Usually the only thing I need from a cover to make me happy is that the cover image depicts a scene that could have happened somewhere in the story. In this case the picture is of a bloke with a gun along with someone who has been shot up and, yeah, even though I can't remember much about this story now, I'm fairly sure that it does feature a bloke with a gun and someone getting shot up. So I've got no cause for complaint.

What really pleased me though was that the image of Mike McClure is of a fresh-faced young man, and the fact that he's fresh-faced is vital to the plot... Anyhow, here's the shortened blurb for this Linford Western that will be available in all good libraries at the end of January for anyone whose eyesight is even worse than mine:

US Marshal Jesse Cole sends deputy sheriff Mike McClure to infiltrate the hired guns harassing the homesteaders of Harmony. But a night of bloody carnage ends in failure with the marshal dead. Mike escapes but, trailed by the gunslingers, Mike assumes a new identity, working with Brandon Webb's Wild West Show. However, memories of that terrible night ensure his return to Harmony. He'll need all his gun skills to bring the guilty parties to justice.

Wednesday 5 January 2011

Ashes to Ashes, dust to dust...

...if Xavier doesn't take any wickets, then Hilfenhaus certainly won't.

Last month I made some considered and well-thought out predictions on the likely result of the Ashes test match series based on a lifetime following the game and my embarrassingly vast knowledge of cricket statistics. I was so utterly wrong I don’t know why I bothered, other than to prove once again why I actually like the game. Few sports can match test cricket for its ability to make fools out of armchair pundits.
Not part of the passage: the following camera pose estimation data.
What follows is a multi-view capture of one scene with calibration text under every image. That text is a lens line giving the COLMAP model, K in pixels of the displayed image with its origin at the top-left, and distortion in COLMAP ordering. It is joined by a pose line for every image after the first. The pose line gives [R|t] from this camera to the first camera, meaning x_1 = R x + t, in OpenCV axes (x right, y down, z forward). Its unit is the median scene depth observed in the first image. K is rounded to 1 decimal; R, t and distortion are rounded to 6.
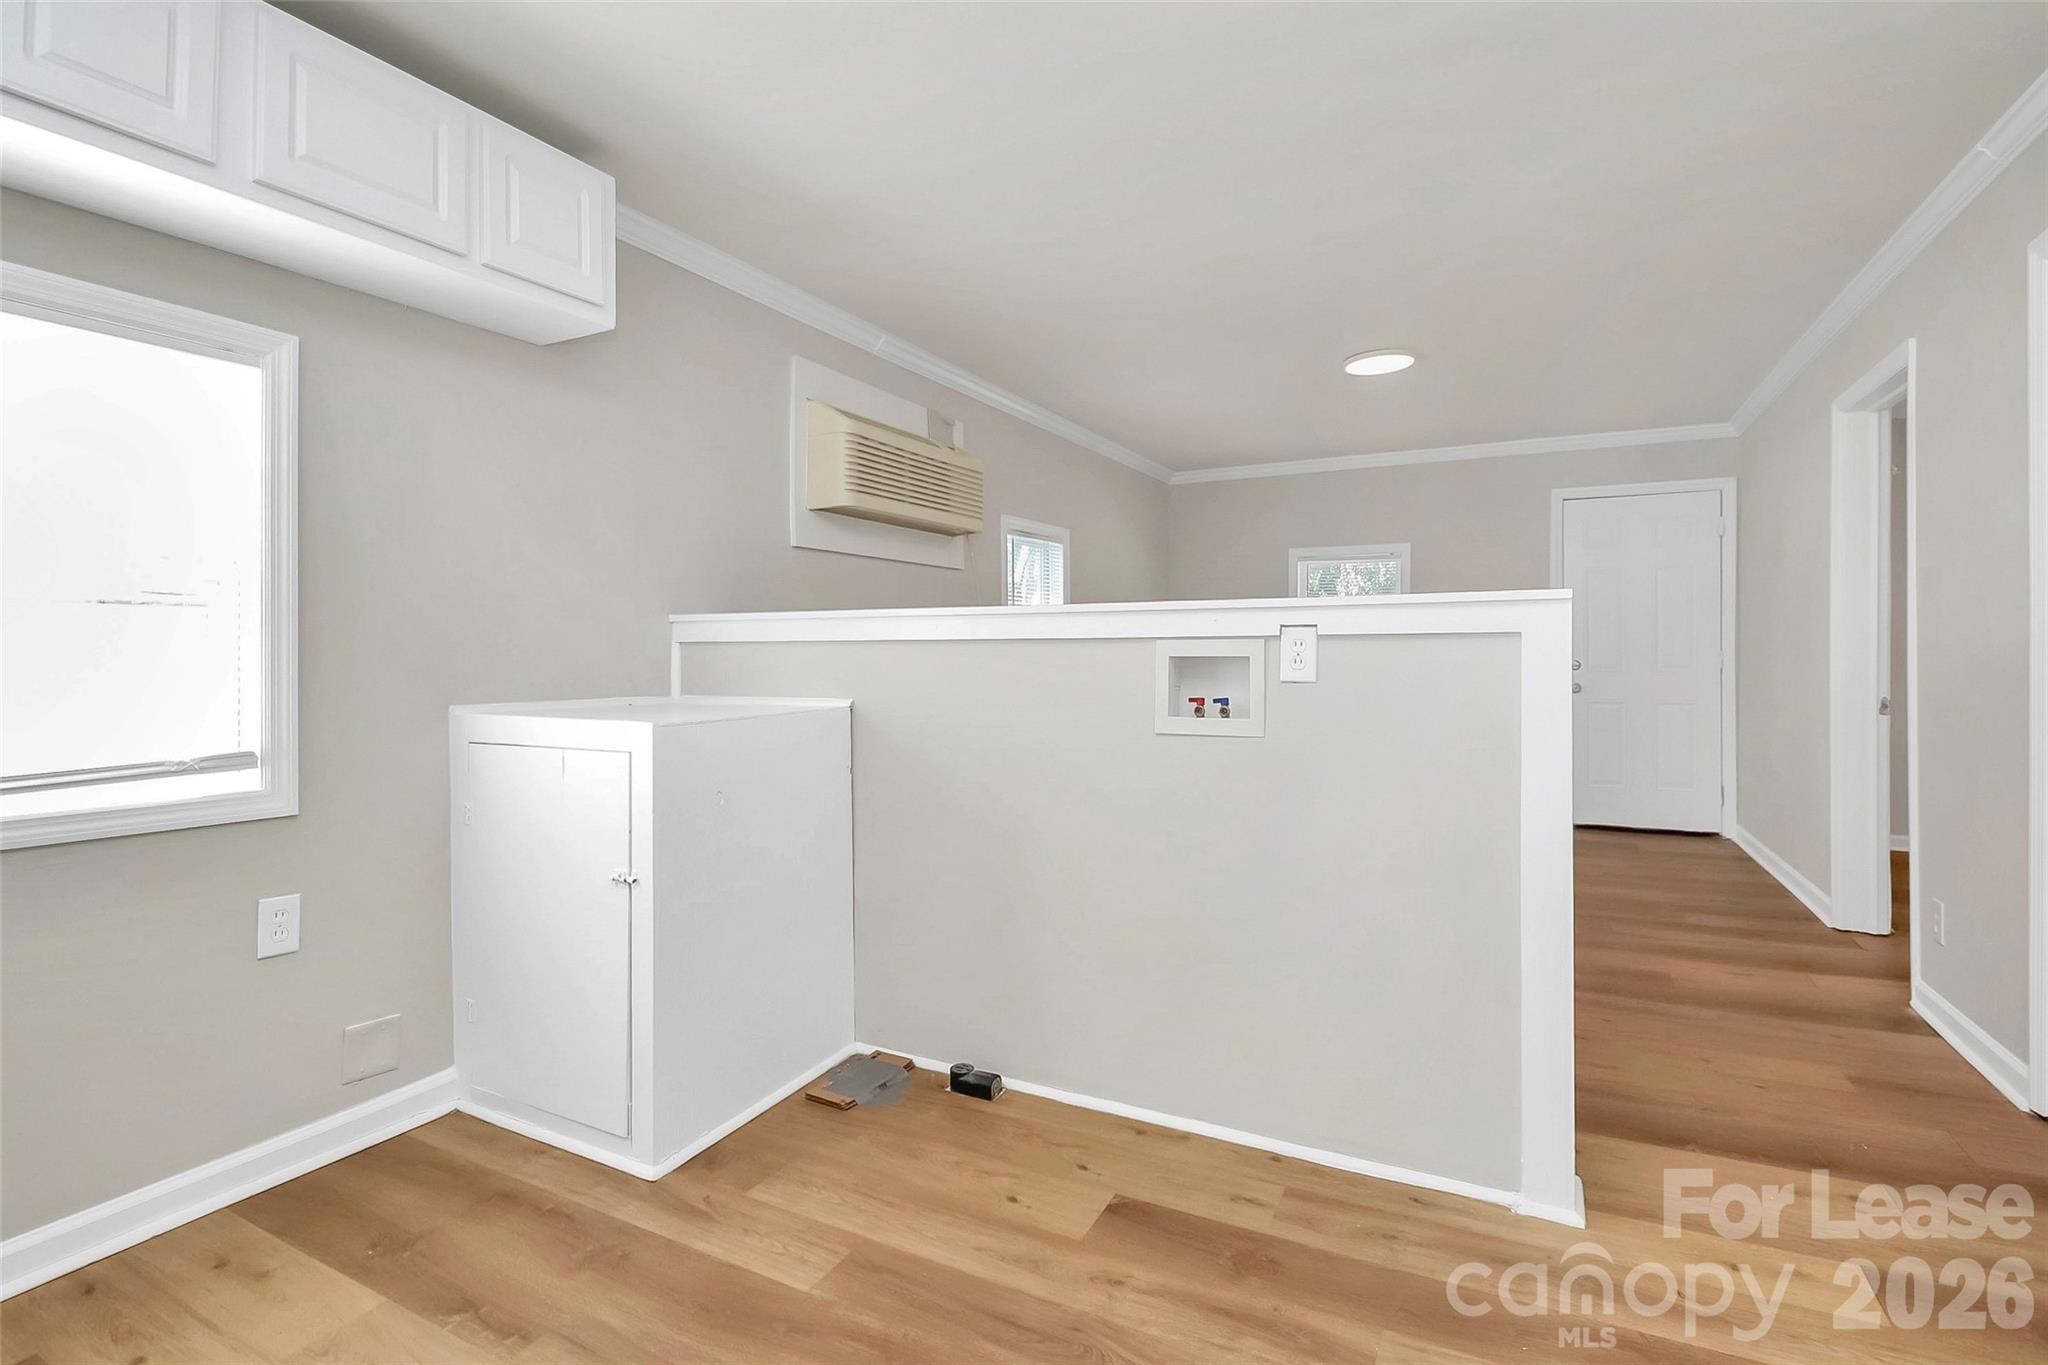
lens RADIAL K [[974.4, 0, 1012.1], [0, 974.4, 648.4], [0, 0, 1]] dist [0.012749, -0.016929]
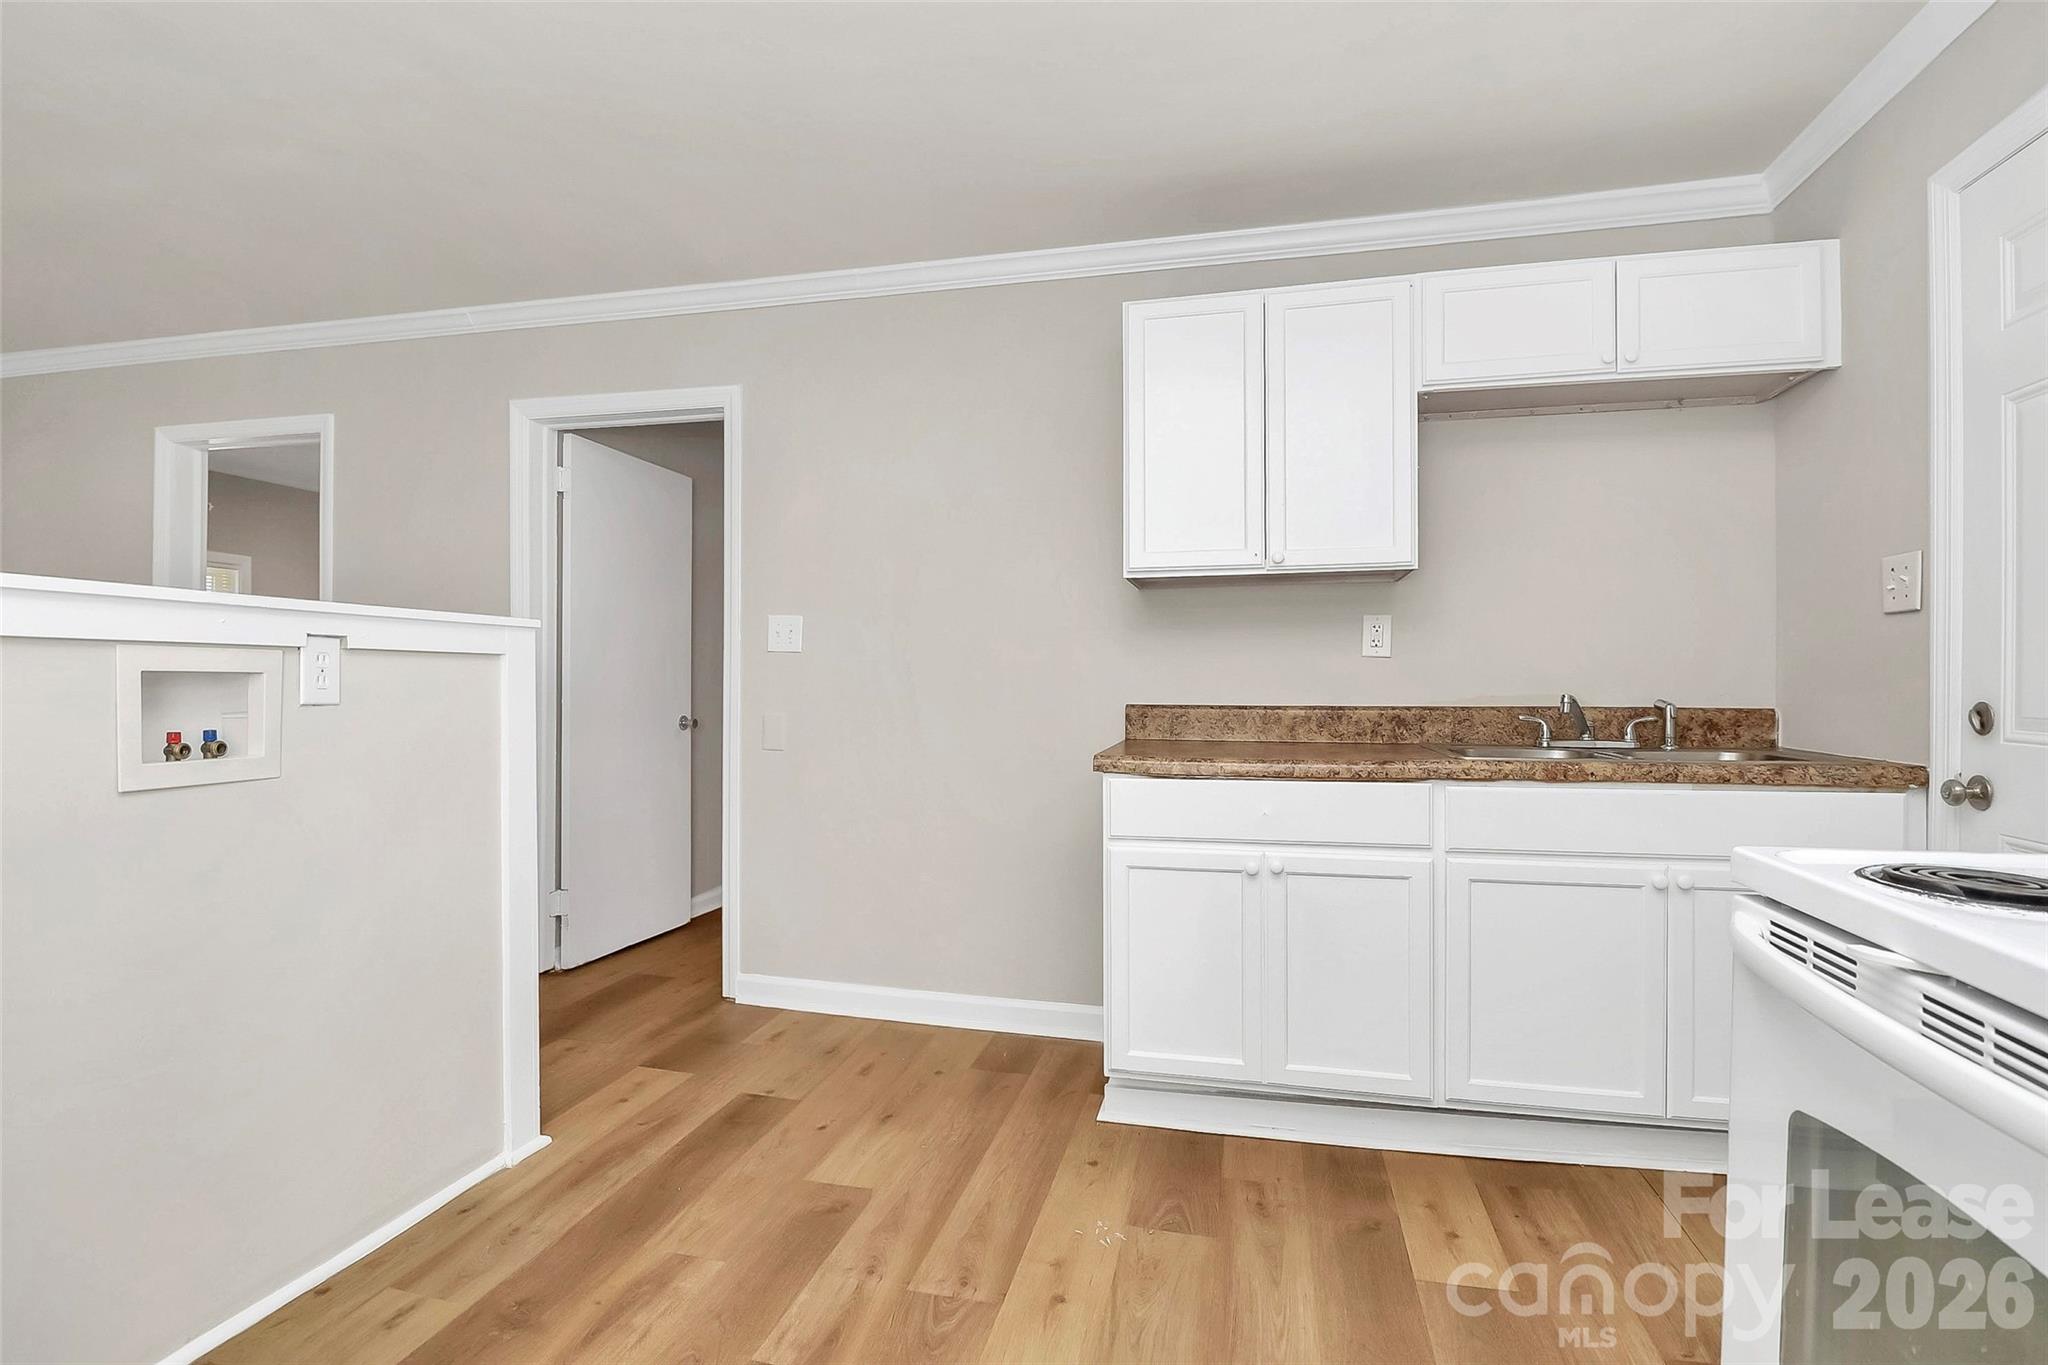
lens RADIAL K [[970.6, 0, 1023.2], [0, 970.6, 675.4], [0, 0, 1]] dist [0.004648, -0.014711]
pose [[-0.245894, 0.008791, 0.969257, -0.640107], [-0.010276, 0.999879, -0.011675, 0.013610], [-0.969242, -0.012831, -0.245774, 0.625588]]
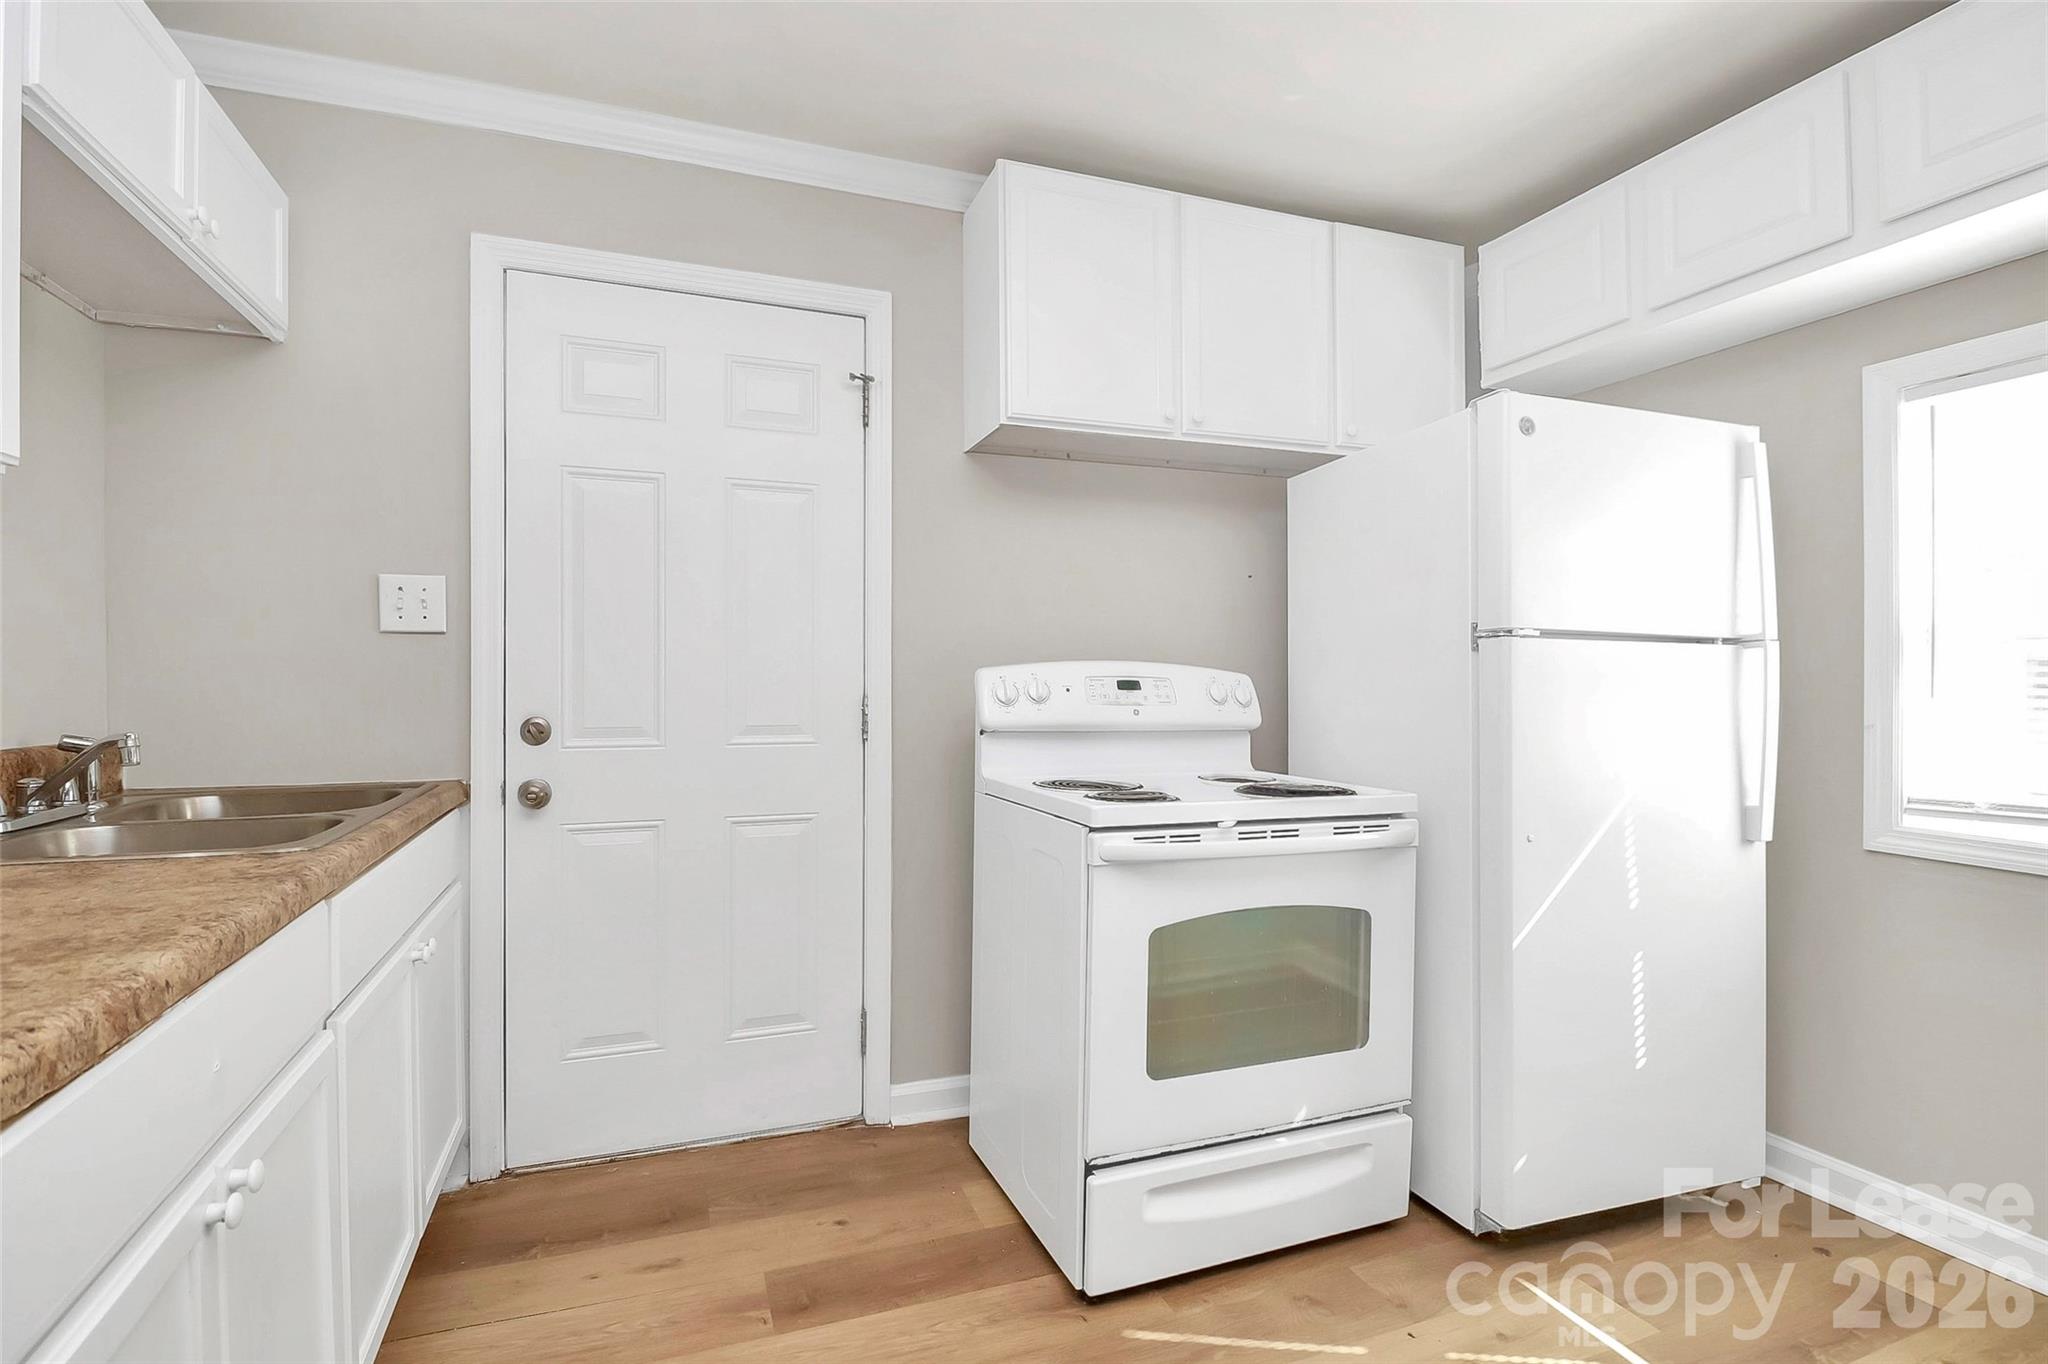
lens RADIAL K [[971.8, 0, 1019.9], [0, 971.8, 682.2], [0, 0, 1]] dist [0.001844, -0.014960]
pose [[-0.656569, 0.006218, -0.754240, 0.384049], [0.009428, 0.999956, 0.000036, -0.013006], [0.754207, -0.007087, -0.656598, 0.644727]]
I predicted Cook would fail miserably again as he doesn't deserve the title of FEC (Future England Captain) that he had foisted on him from the moment it was discovered he could speak properly and he was called Alastair (always a good cricketing name). Accordingly, Cook set a new record by batting for longer in a series than any cricketer in history at around a day and a half. This is even longer than Boycott batted in 1970-71 and slightly longer than all the Australian batsmen put together.

I predicted that Anderson would fail in the unhelpful conditions down under. Accordingly, Anderson took the most wickets in the helpful conditions down under.

I reckoned Pietersen would be a prima donna again. He hit his first double hundred. And I didn't expect anything from Bell, and he was sublime.

On the other hand I thought our only possibility of winning would come from Swann bowling everyone out, but he had his worst ever series. And I thought Collingwood might save us from ignominy with his robust batting, except he was so bad he wouldn’t get in the Australian team and he's now faced with the decision of whether to retire or to wait for the selectors to retire him.

Ah well! But anyhow, a big well done to the players for keeping the Ashes in England until 2013. I might do the sprinkler dance later (don’t ask) to celebrate, or then again I might settle for getting some sleep.